◆ **EXERCISE PASSAGE**:

• • • • •

VRay Physical Camera Tutorial

If you haven’t used a manual photo camera in real life, this tutorial is for you!

As a photographer, I’ve always found the settings for VRay Physical Camera very natural and self-explanatory.
So it came as a bit of a surprise to find out how many people actually find them frustrating and hard to understand!

So here’s my attempt to simplify it a bit!

Focal Length

This is the first parameter you should pay attention to. It is set in millimeters and works just like changing a lens on a SLR camera.
Low value = large angle of view (Wide Angle lens in photographer lingo) High value = small angle of view (Tele Photo lens).
Just look at this image to see what I’m talking about!

Keep it realistic!

It is scientifically proven that the focal length of a human eye is ~45mm so images rendered with this value will look most natural to people. Wide angles will make rooms look larger, objects further away and distorted and stretched out. Tele photo lens (50mm+) will make objects appear closer to viewer and to each other as well as make spaces seem smaller.

SLR cameras use lenses from 6mm to 800, but most of the time it’s more like 16mm to 300mm. The extremely wide or tele lenses can cost as much as a nice used car, so most people don’t have a chance to buy them. This means that 99% of the photos you see everywhere are taken with a lens in 16-300mm range.
That’s why you want to stick to this range in your 3D renderings.

Sure, it might be fun to use very wide lenses, but it distorts the images quite a bit and should be used only when absolutely necessary.

So use your own discretion to choose a value, there are no hard rules here – use what works best for your particular image!

Framing your shot

Ok, so how do you actually frame the shot? I found that the most natural way for me is using the Walkthrough Mode.
So let’s say you’ve set the focal length to 24mm for an interior and now want to find a good shot.
The basic procedure is selecting your camera and pressing C to change your view to Camera. Once you’ve done that, turn on the Safe Frame to see exactly what will be rendered (Shit+F).
Now you are ready to move around – press the Up arrow key on your keyboard to enter the Walkthrough mode and click in the viewport. Now you can use the following controls to move around:

  • Up/Down – Move forward/backward
  • Left/Right – Move left/right
  • Left click + drag – look around
  • Middle click + drag – Pan up/down/left/right

If the camera moves too fast or too slow, use the bracket keys [ ] to adjust the walking speed!

It’s very similar to moving around in a video game and after a bit of practice you can get exactly where you want to be.

Vertical/Horizontal Shift

In real world architectural photographers use tilt/shift lenses or large format cameras with movable backs that rotate, and tilt to get these same results. But I don’t think it’s necessary to explain all that.

• • • • •

◆ **TASKS FOR THIS EXERCISE**:
- 1) In the records, transcribe every line starting with the line that contains "method call failed.\r\n" and going on through the line that contains "0xb00001cf | Loading Deployment provider.\r\n", including both of those lines.
- 2) Write the next part of the VRay Physical Camera tutorial, picking up after its final sentence.
The tutorial and the records are unrelated material.

[Stored data entries]
• • • • •

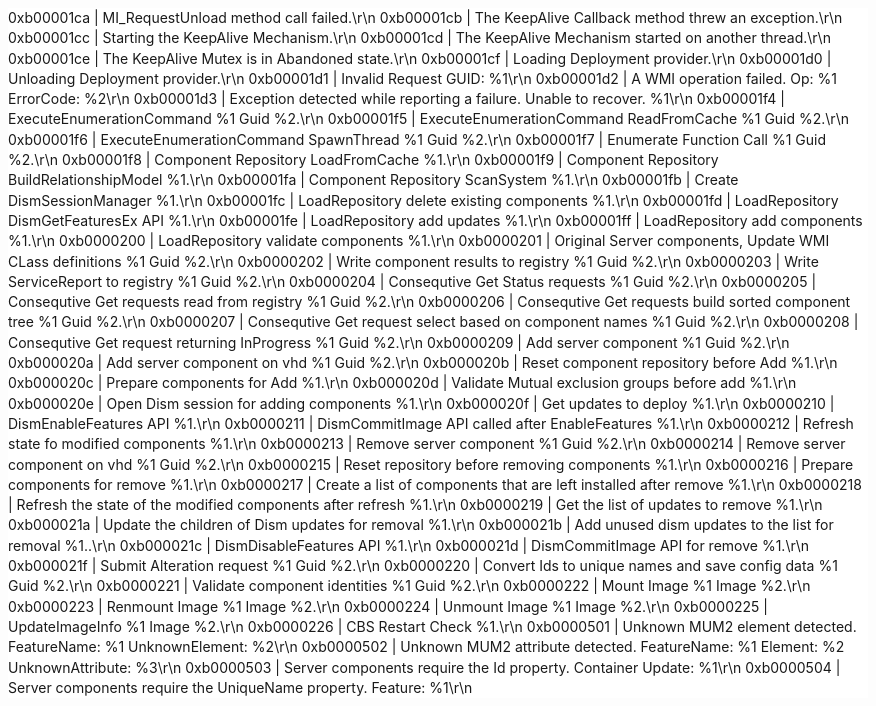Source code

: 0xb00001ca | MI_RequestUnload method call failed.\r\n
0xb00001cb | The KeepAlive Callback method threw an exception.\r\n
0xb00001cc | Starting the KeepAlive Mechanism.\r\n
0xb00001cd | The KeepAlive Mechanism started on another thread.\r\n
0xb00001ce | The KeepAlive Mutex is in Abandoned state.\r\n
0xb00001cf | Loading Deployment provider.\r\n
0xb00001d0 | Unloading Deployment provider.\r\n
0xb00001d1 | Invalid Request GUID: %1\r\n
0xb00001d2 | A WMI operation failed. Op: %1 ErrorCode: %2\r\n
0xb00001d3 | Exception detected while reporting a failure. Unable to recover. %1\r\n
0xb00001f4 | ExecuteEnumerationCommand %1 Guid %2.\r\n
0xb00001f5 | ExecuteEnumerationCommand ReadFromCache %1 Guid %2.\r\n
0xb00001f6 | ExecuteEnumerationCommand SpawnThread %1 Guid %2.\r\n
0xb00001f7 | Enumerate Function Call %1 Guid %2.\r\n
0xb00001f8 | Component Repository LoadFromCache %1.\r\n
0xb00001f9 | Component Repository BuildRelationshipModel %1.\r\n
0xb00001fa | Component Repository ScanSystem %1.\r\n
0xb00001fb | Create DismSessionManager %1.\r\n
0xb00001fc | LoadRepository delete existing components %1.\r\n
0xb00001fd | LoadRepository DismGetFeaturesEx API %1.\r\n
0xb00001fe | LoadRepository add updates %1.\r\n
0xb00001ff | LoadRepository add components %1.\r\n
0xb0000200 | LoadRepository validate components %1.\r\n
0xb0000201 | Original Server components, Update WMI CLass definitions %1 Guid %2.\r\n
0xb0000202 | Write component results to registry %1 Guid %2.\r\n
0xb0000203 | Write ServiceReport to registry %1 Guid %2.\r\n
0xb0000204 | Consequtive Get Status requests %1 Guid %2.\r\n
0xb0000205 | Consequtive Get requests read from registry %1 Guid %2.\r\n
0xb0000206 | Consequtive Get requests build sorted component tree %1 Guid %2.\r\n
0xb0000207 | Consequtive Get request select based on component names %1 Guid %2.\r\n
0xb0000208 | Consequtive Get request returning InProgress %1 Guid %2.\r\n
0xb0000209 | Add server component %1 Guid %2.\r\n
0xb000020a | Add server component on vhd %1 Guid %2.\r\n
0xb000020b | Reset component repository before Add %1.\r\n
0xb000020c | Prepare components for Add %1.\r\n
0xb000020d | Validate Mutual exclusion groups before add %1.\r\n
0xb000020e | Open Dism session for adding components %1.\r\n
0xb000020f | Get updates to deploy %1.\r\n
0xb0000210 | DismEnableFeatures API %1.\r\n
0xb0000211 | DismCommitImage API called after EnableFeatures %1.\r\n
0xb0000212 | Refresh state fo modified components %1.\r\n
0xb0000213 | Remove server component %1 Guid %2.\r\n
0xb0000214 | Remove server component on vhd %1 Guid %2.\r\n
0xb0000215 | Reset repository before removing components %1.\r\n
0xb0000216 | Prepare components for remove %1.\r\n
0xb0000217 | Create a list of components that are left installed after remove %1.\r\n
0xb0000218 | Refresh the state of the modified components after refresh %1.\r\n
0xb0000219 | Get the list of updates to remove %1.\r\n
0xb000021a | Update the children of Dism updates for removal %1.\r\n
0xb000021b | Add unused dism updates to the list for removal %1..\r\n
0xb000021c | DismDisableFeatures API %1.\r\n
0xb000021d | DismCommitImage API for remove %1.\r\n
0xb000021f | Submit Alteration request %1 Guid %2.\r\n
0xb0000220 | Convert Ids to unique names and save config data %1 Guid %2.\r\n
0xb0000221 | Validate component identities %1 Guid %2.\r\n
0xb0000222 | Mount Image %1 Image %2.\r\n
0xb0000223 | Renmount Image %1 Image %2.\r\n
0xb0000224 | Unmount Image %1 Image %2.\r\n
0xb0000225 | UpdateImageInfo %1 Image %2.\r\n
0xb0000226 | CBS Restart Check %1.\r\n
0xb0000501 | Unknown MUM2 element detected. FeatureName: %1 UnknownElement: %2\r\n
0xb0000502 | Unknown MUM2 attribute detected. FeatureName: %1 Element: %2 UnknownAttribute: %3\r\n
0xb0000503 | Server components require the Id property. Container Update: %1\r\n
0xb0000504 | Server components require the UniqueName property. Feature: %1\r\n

• • • • •

◆ **PER-TASK ANSWERS**:
- 1)
: 0xb00001ca | MI_RequestUnload method call failed.\r\n
0xb00001cb | The KeepAlive Callback method threw an exception.\r\n
0xb00001cc | Starting the KeepAlive Mechanism.\r\n
0xb00001cd | The KeepAlive Mechanism started on another thread.\r\n
0xb00001ce | The KeepAlive Mutex is in Abandoned state.\r\n
0xb00001cf | Loading Deployment provider.\r\n

- 2)
For us it’s very simple – 99% of the time all we want from this section is to get straight verticals in our image – just hit the Guess Vert button and be done with it. Vray will set the correct amount of Vertical Shift to straighten them out!


Horizontal distortion rarely look right, and it’s best to align the camera and target in a straight line manually if you need parallel horizontal lines.

Exposure (Brightness)

So this is the part that always get’s non-photographers confused.

“How do I make the image brighter? Do I change the Shutter Speed? Film Speed ISO? F/Number?
Which one is the correct way?”

The thing is… there is no CORRECT WAY! You have to use them together to get the correct result!

First let’s understand how the camera works!

Shutter speed controls how long the film or sensor is exposed to the light.
Long exposure means more light and brighter image, it also may cause fast moving objects to appear blurry – that’s Motion Blur.
Shutter speed is usually set in fractions of a second 1/200, 1/100, 1/30, etc. (in Vray Physical Camera the “1/” part is set by default so if you set the shutter speed to 50 it’s actually set to 1/50th of a second).

F/Number (Aperture) sets the diameter of the hole in the lens that let’s the light in. Larger opening let’s in more light and makes the image brighter, as well as increasing the DOF effect.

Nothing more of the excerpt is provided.